Getting bim to understand tolerances on cabinets was even hard. :no: Some people


----------



## TBFGhost

chippy uk said:


> I like the clip on pouches, may have to import them to the uk. I wear a pair of work trousers with pockets all over the show on the front, but when im door hanging on refurbishments and remodels i like to have a 1" butt chisel with me and the pockets on these trousers would tear with a chisel in them, maybe i should look at the individual tool holders to add to my dewalt belt



Check these out

http://www.amazon.com/Occidental-Le...r=8-1&keywords=occidental+leather+tool+shield


----------



## woodworkbykirk

i have the occi suspenda vest which i hang only one pouch off the left side for my glue bottle and pins. i wear it when im hanging doors, building closets and window buildouts and casing.. 

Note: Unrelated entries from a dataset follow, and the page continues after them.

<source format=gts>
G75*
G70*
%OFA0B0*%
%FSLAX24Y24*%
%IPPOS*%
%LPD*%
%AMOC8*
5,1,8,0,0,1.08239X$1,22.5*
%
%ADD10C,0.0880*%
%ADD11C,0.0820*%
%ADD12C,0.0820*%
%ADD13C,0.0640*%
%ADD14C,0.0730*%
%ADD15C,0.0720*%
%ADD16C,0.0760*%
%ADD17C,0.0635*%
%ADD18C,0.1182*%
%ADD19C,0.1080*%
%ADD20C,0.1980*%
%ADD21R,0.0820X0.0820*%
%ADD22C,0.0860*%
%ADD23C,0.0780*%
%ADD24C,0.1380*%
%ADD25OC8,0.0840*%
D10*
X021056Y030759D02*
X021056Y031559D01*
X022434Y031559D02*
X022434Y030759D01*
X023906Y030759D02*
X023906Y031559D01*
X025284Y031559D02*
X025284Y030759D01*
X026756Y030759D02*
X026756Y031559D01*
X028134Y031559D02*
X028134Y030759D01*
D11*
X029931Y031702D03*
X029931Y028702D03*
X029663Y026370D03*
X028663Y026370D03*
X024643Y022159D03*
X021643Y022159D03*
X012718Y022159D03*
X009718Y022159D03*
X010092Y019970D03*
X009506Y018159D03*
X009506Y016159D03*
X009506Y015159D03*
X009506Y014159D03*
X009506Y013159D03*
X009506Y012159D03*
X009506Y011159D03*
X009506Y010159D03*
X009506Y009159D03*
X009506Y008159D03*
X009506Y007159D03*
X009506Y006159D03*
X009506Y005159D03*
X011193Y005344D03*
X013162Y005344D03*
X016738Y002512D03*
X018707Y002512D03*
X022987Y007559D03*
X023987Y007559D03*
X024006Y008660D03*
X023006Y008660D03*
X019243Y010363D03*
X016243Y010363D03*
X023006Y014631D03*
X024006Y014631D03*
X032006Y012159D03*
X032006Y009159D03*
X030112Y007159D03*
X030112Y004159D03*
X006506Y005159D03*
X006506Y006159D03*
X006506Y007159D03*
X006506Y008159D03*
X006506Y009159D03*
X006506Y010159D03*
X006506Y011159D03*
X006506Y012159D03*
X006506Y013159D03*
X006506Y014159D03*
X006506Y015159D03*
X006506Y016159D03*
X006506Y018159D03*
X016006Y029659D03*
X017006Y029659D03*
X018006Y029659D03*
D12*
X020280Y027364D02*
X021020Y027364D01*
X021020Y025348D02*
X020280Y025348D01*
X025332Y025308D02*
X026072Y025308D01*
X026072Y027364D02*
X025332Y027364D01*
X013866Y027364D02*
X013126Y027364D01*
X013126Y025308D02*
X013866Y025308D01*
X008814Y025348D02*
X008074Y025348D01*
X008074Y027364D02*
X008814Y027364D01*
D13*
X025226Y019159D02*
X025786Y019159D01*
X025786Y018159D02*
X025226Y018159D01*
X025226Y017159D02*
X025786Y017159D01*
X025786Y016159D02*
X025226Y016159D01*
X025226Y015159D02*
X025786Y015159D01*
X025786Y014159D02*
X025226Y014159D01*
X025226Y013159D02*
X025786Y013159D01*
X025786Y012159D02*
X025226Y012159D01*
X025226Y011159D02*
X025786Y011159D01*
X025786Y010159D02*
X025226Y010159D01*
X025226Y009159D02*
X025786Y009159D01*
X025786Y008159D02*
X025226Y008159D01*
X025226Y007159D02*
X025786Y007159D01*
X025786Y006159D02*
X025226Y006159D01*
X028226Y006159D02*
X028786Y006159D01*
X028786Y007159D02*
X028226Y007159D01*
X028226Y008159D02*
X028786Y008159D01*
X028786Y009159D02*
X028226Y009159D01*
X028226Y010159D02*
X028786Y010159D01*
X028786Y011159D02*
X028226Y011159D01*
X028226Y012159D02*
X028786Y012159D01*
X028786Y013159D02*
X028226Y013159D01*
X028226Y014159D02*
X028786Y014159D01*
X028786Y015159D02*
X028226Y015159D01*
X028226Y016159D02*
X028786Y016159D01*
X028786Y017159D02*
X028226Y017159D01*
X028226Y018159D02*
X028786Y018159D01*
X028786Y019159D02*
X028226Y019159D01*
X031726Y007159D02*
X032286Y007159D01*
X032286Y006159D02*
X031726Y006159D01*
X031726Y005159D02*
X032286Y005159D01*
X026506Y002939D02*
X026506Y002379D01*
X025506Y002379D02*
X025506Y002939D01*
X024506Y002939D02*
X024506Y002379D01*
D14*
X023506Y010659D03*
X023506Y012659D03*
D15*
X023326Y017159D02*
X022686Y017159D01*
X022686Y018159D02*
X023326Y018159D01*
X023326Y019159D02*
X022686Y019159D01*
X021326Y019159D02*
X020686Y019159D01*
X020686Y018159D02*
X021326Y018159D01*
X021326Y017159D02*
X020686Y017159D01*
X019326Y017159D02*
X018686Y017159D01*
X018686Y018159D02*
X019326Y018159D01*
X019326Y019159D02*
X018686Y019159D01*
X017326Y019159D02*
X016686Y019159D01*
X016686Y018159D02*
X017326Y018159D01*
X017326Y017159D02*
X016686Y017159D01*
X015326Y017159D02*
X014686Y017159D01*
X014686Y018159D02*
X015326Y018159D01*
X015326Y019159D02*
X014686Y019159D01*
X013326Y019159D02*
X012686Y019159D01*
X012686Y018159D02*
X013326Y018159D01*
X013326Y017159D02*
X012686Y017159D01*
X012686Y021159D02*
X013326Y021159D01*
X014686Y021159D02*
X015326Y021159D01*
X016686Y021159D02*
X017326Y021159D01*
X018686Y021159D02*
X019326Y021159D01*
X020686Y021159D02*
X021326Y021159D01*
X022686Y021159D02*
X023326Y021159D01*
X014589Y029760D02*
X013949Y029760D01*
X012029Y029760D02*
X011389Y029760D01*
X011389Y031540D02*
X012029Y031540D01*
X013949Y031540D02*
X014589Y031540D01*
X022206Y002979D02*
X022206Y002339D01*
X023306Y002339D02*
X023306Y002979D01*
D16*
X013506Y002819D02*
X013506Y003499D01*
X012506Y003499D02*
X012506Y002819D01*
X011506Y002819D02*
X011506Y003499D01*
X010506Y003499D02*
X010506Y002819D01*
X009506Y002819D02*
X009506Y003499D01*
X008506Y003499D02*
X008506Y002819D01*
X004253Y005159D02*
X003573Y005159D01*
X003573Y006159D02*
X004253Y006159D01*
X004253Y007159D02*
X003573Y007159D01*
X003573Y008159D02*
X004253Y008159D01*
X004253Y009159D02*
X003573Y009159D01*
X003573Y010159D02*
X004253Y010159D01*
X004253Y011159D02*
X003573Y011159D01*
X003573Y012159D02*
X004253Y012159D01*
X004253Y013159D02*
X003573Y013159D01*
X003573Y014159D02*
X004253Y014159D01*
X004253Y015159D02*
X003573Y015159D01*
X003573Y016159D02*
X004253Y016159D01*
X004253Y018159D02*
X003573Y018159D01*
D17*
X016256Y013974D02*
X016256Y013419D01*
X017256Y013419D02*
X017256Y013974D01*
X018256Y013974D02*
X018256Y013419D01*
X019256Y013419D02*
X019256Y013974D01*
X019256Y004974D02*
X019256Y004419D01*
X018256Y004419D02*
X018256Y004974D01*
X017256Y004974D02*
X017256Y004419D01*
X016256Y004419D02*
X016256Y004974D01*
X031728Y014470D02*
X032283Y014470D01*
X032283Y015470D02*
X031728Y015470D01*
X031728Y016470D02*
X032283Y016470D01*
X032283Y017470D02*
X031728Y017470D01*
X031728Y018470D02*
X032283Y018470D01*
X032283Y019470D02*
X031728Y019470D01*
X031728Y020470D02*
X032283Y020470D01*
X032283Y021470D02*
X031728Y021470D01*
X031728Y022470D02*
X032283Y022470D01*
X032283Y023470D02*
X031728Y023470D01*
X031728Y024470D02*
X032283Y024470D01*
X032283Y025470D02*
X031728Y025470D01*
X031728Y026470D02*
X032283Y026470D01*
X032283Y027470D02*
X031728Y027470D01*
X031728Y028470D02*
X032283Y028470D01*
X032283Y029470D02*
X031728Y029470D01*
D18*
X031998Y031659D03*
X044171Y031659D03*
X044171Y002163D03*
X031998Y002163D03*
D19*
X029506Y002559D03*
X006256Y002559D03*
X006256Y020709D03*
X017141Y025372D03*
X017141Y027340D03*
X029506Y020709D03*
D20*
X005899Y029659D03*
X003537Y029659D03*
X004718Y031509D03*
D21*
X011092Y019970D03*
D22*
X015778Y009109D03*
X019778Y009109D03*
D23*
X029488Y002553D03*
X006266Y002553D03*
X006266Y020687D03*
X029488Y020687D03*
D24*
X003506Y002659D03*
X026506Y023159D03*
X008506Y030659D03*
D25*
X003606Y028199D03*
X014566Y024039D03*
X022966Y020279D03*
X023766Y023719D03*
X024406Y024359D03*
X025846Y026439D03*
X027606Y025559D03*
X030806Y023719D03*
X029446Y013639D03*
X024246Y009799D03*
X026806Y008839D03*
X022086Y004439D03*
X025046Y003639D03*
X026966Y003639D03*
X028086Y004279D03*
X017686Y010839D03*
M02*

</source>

after that when at the baseboard, crown and hardware stage i just carry a small tool bag with what i need in it.. reason being less weight on me to run up and down stairs to cut and less chance of dinging walls


----------



## Craftmark

CarrPainting said:


> Whats a tool belt again? :whistling
> 
> 
> 
> 
> 
> Oh yes! 'The Man Purse' Gotcha :thumbsup::laughing:


That would be the equivalent to the back of the painters truck/van....only it's not frozen in the winter....:whistling


----------



## ShepV

I'm a fan of the European style work trousers. Plenty of places for small tools and holsters that tuck away when you head to the bar after work.

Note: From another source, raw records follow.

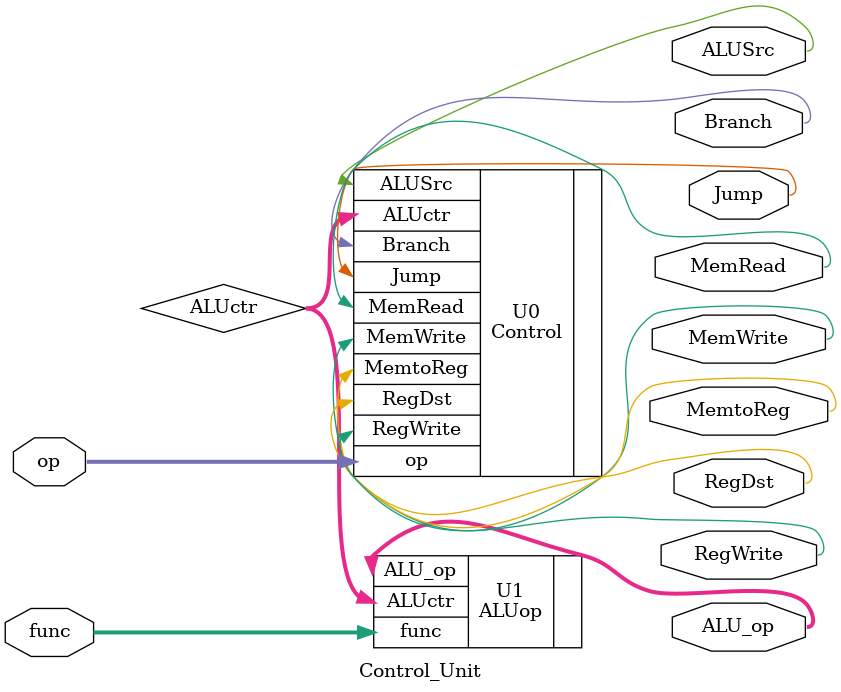
<source format=v>
`timescale 1ns / 1ps
module Control_Unit(
			input [5:0] op, func,
			output RegDst, RegWrite, ALUSrc,
			output MemWrite, MemRead, MemtoReg,
			output Branch, Jump,
			output [2:0] ALU_op
    );

	wire [1:0] ALUctr;
	
	Control U0 (	.op(op),
						.RegDst(RegDst),
						.RegWrite(RegWrite),
						.ALUSrc(ALUSrc),
						.MemWrite(MemWrite),
						.MemRead(MemRead),
						.MemtoReg(MemtoReg),
						.Branch(Branch),
						.Jump(Jump),
						.ALUctr(ALUctr)	);
	
	ALUop U1 (.func(func), .ALUctr(ALUctr), .ALU_op(ALU_op));

endmodule


</source>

http://www.repconnw.com/index.php?p...com_virtuemart&Itemid=109&vmcchk=1&Itemid=109


----------



## Carpenter eyes

I dont do alot of trim work. The times i do i dont like wearing my full belt. I got tired of fiximg scratches in my walls 

Now i wear this.









It holds everything i need minus a hammer which i leave in the room im working in. Plus it clips right on my pocket


----------



## Buildtech

I'm not a fan of pouches or hanging bags and hammers once we are at finish stage in a house. I wear a Duluth Trading apron, lots of pockets, nothing sharp flying around, good solid loop to hang a gun on if need be. Besides that I work out of a Veto Pro bag. It has everything I need in it. 

We always set up a custom bench equipped with T-slot tracks, vise, bench dogs etc. Being over organized saves hours over the course of the project. Clients appreciate the professionalism in their homes.


----------



## TBFGhost

Buildtech said:


> I'm not a fan of pouches or hanging bags and hammers once we are at finish stage in a house. I wear a Duluth Trading apron, lots of pockets, nothing sharp flying around, good solid loop to hang a gun on if need be. Besides that I work out of a Veto Pro bag. It has everything I need in it.
> 
> We always set up a custom bench equipped with T-slot tracks, vise, bench dogs etc. Being over organized saves hours over the course of the project. Clients appreciate the professionalism in their homes.



Can you post a photo of that bench?
:thumbsup:


----------



## ChimneyHill

I don't wear my bags when trimming or on remodels. Carhartt pants with the side pockets for knife, mini pry bar, spring assist nail set, nail puller and a chisel. Tape and hammer loop on my belt, speed square in the back pocket. Also carry a small bag for the guns, nails, glue, pull saw, etc.

I would also like to see a photo of that bench, sounds pretty slick.


----------